**APPLY WHAT YOU READ**
- 1) In the system design passage below, what do the encoders do with the videos that application servers assign to them?
- 2) List the five categories of system design problems that the system design passage names.
- 3) Continue the passage on categories of system design problems from its final line.

═════ PASSAGE SHOWN

In fact, the majority of system design problems you will encounter can divided into five specific categories (detailed in the next section). This categorization can be a helpful tool for simplifying the system design interview prep process, allowing you to group similar problems and focus on specific design aspects and requirements, while applying concepts across different scenarios.

Here's the real secret: Having an understanding of each main category will prepare you for unexpected questions in the system design interview. That way when you encounter a new problem, you can quickly assess which category the problem falls into, and prepare your solution accordingly.

Tip: If you are new to the system design domain and want to understand the process of system design interviews, read A beginner’s guide to system design interviews at FAANG/MAANG.

If you are ready to take your learning to the next level, check out the following popular course:

Grokking Modern System Design Interview for Engineers & Managers

Now let's dive into the five categories of system design problems, and learn some best practices for approaching each.

The 5 categories of system design problems

The similarity of problems in each category is primarily based on their functional requirements; therefore, this blog presents the requirements and the proposed generalized high-level design for each category.

The five different categories are mentioned below:

Video streaming systems (e.g. YouTube, Netflix)
Real-time communication systems (e.g. WhatsApp, Facebook Messenger)
Ride-hailing systems (e.g. Uber, Lyft)
Feed-based social network systems (e.g. Instagram, TikTok)
Cloud-based collaborative editing systems (e.g. Dropbox, Google Drive)

Let’s start with our first category of video streaming systems below:

1) Video streaming systems

The video streaming systems include services such as YouTube, Netflix, and Amazon Prime videos. These systems are unique in providing uninterrupted quality video streaming. Using adaptive bitrate streaming technology, they deliver the best possible experience to users based on their internet speed and device capabilities.

Let’s consider the following functional and nonfunctional requirements for a streaming service:

Functional requirements:

Stream a video: The system should stream videos to users upon their request.
Upload a video: The users should be able to upload a video. Some services don’t provide this functionality, such as Netflix; for such systems, we can skip this functionality.
Search for a video: The users should be able to search for a video.
Like or dislike a video: Users can like or dislike a video.
Provide comments on a video: If a system provides this functionality, users should be able to comment on videos.

Nonfunctional requirements:

High availability: The system should provide a good percentage of uptime, e.g., above 99 percent.
Low latency: The system should provide a smooth streaming experience.
Scalability: The system should be scalable enough to handle many users.
Reliability: Videos uploaded to the system should be stored persistently and not damaged.

Based on the above requirements, the following is the high-level design of a streaming service.

A high-level design of a video streaming service

In the high-level design of a video streaming service, clients upload videos via application servers. The application servers assign the uploaded videos to encoders, which compress and transcode videos into different formats and resolutions and store them in blob storage. The clients’ and videos’ metadata is stored in databases. The purpose of CDN is to provide a smooth and continous video streaming experience to clients.

Note: You can further explore the detailed design of a video streaming system like YouTube on Educative.

2) Real-time communication systems

Real-time communication (RTC) systems enable users to communicate instantly or with minimum delay. Such systems include WhatsApp, Facebook Messenger, Twitch chat, etc., providing bidirectional communication. In an RTC system, the main focus is to design a fast, bidirectional, and real-time communication system. For this, let’s consider the following requirements:

Functional requirements:

Real-time communication: Users should be able to communicate instantly with a minimum possible delay.

══════════
═════ INFORMATION PROVIDED

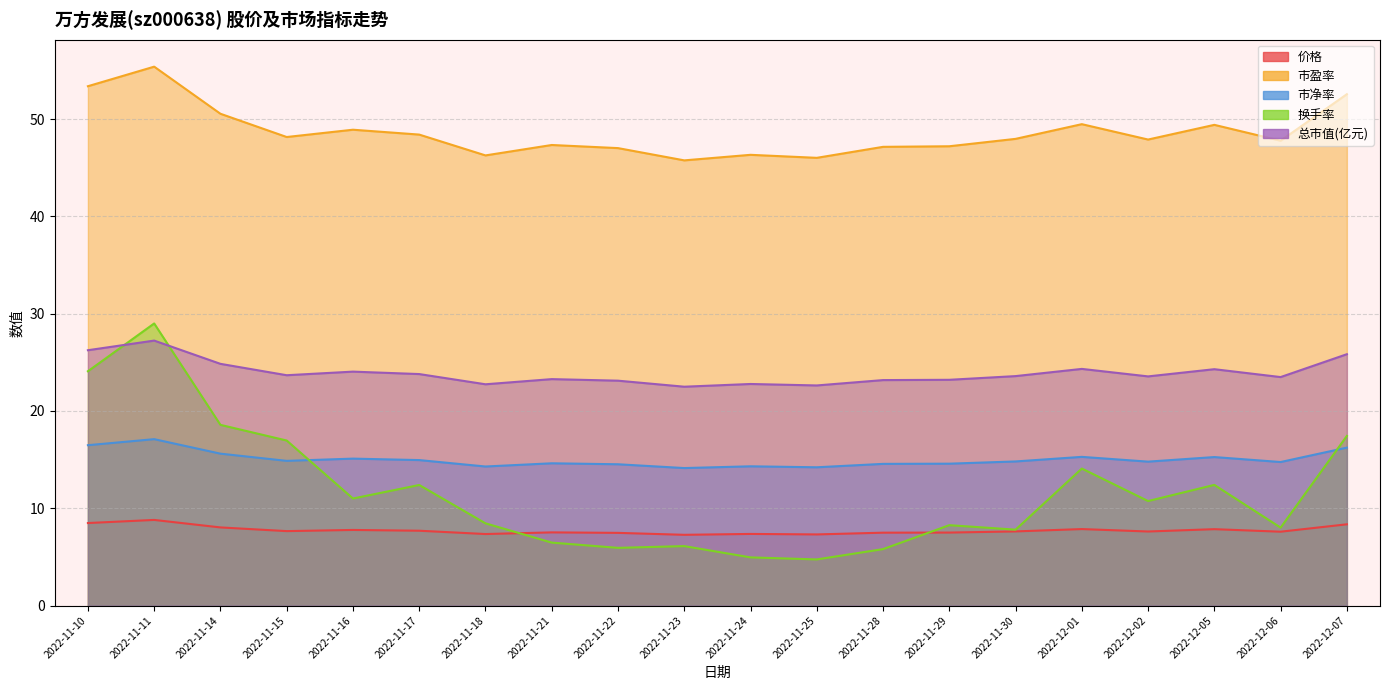

Rank the series at 2022-11-10 from highest to lowest value.

市盈率, 总市值(亿元), 换手率, 市净率, 价格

══════════

**ANSWERS GIVEN**
- 1) They compress and transcode the videos into different formats and resolutions and store them in blob storage.

- 2)
- Video streaming systems
- Real-time communication systems
- Ride-hailing systems
- Feed-based social network systems
- Cloud-based collaborative editing systems

- 3)
Sharing of media content: Users should be able to share media files such as videos, images, and audio.
Chat storage: The system should provide a facility to persistently store messages. Some systems, such as WhatsApp, store messages intermittently until they are delivered to the intended users.
Notifications: The system should notify users if they have a new message available for them.

Nonfunctional requirements:

Low latency: The system should deliver messages to users with low latency.
Scalability: The system should be flexible to support increasing users.
Availability: The system should be highly available for users to experience minimum downtime.
Consistency: The messages should be delivered in the order they were sent, and users should see the same chat history on all their devices.
Security: The communication channel should be secure and the messages should be end-to-end encrypted.

Following is the high-level design of an RTC system based on the above requirements:

A high-level design of a real-time communication system

In a real-time communication system, senders and receivers are connected to chat servers. Chat servers deliver messages from sender to receiver via a messaging queue. Various protocols, such as WebSocket, WebRTC, and real-time transport protocol, can be utilized for real-time communication. For this purpose, protocol managers establish real-time connections between clients and chat servers; for instance, assume the WebSocket manager to establish WebSocket connections between users and different chat servers. Similarly, the messages can be persistently stored in the database.

Note: You can further explore the detailed design of a real-time communication system like WhatsApp on Educative.

3) Ride-hailing systems

The ride-hailing system provides transportation services to passengers. Passengers are connected with the drivers via mobile applications. These systems allow users to book on-demand rides, similar to taxis. The key aspects of such systems are matching algorithms, dynamic pricing, cashless payment integration, and route optimization algorithms. Some of the well-known ride-hailing systems are Uber, Lyft, and Curb.

To design a ride-hailing system, let’s consider the following requirements:

Functional requirements:

Locate nearby drivers: The passenger should be able to see nearby available drivers.
Ride request: The users should be able to place a ride request.
Drive location live update: The system should update the driver’s location at regular intervals, also, the passenger should see the recent location of the driver.
Payment management: The system should manage and provide a receipt of trip charges to the passenger and driver.
Driver arrival time: The passenger should be able to see the driver’s estimated arrival time.
Pickup confirmation: Drivers should be able to confirm a rider, and the system should notify the passenger about the ride confirmation.
Trip updates: Once a rider is confirmed, the driver and passenger should see trip updates, such as the driver’s location and arrival time.
End the trip: The driver should be able to end the trip upon reaching the destination.

Nonfunctional requirements

Scalability: The system should have the capability to support a large number of users (passengers and drivers) over time.
Availability: The system should be highly available to provide uninterrupted services to users.
Reliability: The system should ensure error-free services such as correct location updates, arrival time, travel time, etc.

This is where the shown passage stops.